I am looking for a reference/a hint to the following problem:
We are given $f_1(x),f_2(x)$ convex functions (say, on $\mathbb R^d$) such that $f_1(x) \to\infty$ for $\|x\|\to\infty$. Also there is an $\alpha > 0$ such that $f_1(x) – \alpha f_2(x) \geq 0$.
A first consequence is that for any $\epsilon > 0$,
$$f_1(x) – (\alpha – \epsilon)f_2(x) \to \infty, \quad \|x\|\to \infty$$
because $f_1(x) – (\alpha – \epsilon)f_2(x) = \frac{\epsilon}{\alpha }f_1(x) + \frac{a-\epsilon}{\alpha }(f_1 – \alpha f_2(x)) \geq \frac{\epsilon}{\alpha}f_1(x) \to \infty$ for $\|x\|\to \infty$.
Now my question is whether (and maybe under which circumstances) it is possible to find a local approximation $g_2(x)$ such that $|g_2(x)-f_2(x)| \to 0$ for $\|x\|\to \infty$ and
$$f_1(x) – \beta g_2(x)$$ is convex for some $\beta \in (0,\alpha]$.
The concrete example I have in mind is the following: $X = \mathbb R^d$ and $f_1(x) = \sum_{k=1}^d \frac{x_k^2}{\sigma_k^2}$ (a weighted squared $l^2$-norm) and $f_2(x) = \|x\|_1^2$ (the squared $l^1$-norm).
It can be shown that $f_1(x) – \alpha f_2(x) \geq 0$ for $\alpha \leq (\sum_{k=1}^d \sigma_k^2)^{-1}$.
Unfortunately, $f_1(x) – \beta\cdot f_2(x)$ is not convex for any $\beta\in (0,\alpha]$. My question in this specific example corresponds to finding a function $g_2(x)$ such that $|g_2(x)-f_2(x)|$ is "asymptotically small", e.g. $g_2(x) \geq f_2(x)$ and $|g_2(x)-f_2(x)|\to 0$ for $\|x\|_1\to\infty$. In addition for some $\beta \in (0,\alpha]$, I want
$$f_1(x) -\beta f_2(x)$$
to be convex.

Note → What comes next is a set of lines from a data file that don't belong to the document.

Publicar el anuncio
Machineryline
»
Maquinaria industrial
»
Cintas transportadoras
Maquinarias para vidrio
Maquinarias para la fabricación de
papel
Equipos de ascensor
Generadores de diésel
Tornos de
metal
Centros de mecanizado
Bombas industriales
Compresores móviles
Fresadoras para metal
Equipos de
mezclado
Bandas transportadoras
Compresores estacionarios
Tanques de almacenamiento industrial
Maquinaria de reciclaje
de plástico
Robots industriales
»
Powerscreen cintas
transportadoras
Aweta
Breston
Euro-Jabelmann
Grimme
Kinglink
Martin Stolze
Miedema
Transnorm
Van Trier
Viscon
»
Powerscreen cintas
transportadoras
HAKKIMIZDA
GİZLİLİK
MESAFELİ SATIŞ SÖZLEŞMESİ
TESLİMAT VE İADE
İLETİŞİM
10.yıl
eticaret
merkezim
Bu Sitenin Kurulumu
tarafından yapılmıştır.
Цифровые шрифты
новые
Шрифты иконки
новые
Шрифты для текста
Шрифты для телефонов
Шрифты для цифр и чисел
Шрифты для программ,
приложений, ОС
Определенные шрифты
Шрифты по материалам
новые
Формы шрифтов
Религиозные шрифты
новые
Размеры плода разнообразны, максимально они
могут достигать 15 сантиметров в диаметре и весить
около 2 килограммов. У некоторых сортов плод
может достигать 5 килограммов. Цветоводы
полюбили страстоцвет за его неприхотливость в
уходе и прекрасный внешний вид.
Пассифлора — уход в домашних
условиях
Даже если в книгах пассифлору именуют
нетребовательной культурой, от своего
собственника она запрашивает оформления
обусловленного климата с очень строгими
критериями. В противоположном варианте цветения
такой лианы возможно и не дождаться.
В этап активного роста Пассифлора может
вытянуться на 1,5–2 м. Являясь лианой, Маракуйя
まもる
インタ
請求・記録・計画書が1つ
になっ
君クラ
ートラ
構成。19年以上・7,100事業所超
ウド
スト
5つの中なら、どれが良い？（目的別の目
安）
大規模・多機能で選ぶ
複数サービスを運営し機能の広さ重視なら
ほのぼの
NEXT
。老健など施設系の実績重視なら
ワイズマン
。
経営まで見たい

Note again that $f_1(x)$ is convex, and I only need convexity of $f_1 – \beta f_2$ for an arbitrarily small $\beta \in (0,\alpha)$.
PS: I have thought a bit more about this problem and it looks like the following might work (at least in this specific setting):
$g_2(x) := \left(\sum_{k=1}^d (\sqrt{\sigma_k^2 + |x_k|^2} – \sigma_k)\right)^2$
Best Answer
$\newcommand\R{\mathbb R}$In general, the answer is no.
E.g., let $d=1$, \begin{equation} f_1(x):=\sum_{j=1}^\infty(|x|-2j)_+,\quad f_2(x):=\sum_{j=1}^\infty(|x|-2j-1)_+, \end{equation} where $u_+:=\max(0,u)$ -- so that $f_1$ and $f_2$ are convex functions, $f_1(x)\to\infty$ as $|x|\to\infty$, and $f_1\ge f_2$.
However, for any $b\in(0,1)$, for the function $$h:=f_1-bf_2,$$ and for any natural $n$, we have \begin{equation} h(2n)-2h(2n+1)+h(2n+2)=-b<0. \end{equation} So, if a function $g_2$ is such that $g_2(x)-f_2(x)\to0$ as $|x|\to\infty$, then for $g:=f_1-bg_2$ we have $g(x)-h(x)\to0$ as $|x|\to\infty$, whence \begin{equation} g(2n)-2g(2n+1)+g(2n+2)<0 \end{equation} for all large enough natural $n$. So, $g$ is not convex for any $b\in(0,1)$.
In your concrete example, the answer is no as well. Indeed, let $\sigma_k=1$ for all $k$, and let $x:=(-1,u,0,\dots,0)\in\R^d$, $y:=(1,u,0,\dots,0)\in\R^d$, and $z:=(x+y)/2=(0,u,0,\dots,0)$, with $u\to\infty$. Then \begin{equation} f_1(x)-2f_1(z)+f_1(y)=2(1+u^2)-2u^2=2, \end{equation} whereas \begin{equation} f_2(x)-2f_2(z)+f_2(y)=2(1+u)^2-2u^2\to\infty. \end{equation} So, if $g_2(v)-f_2(v)\to0$ as $\|v\|\to\infty$, then for any $b\in(0,1)$ and for the function $g:=f_1-bg_2$, we have $g(x)-2g(z)+g(y)\to-\infty$, so that $g$ is not convex for any $b\in(0,1)$.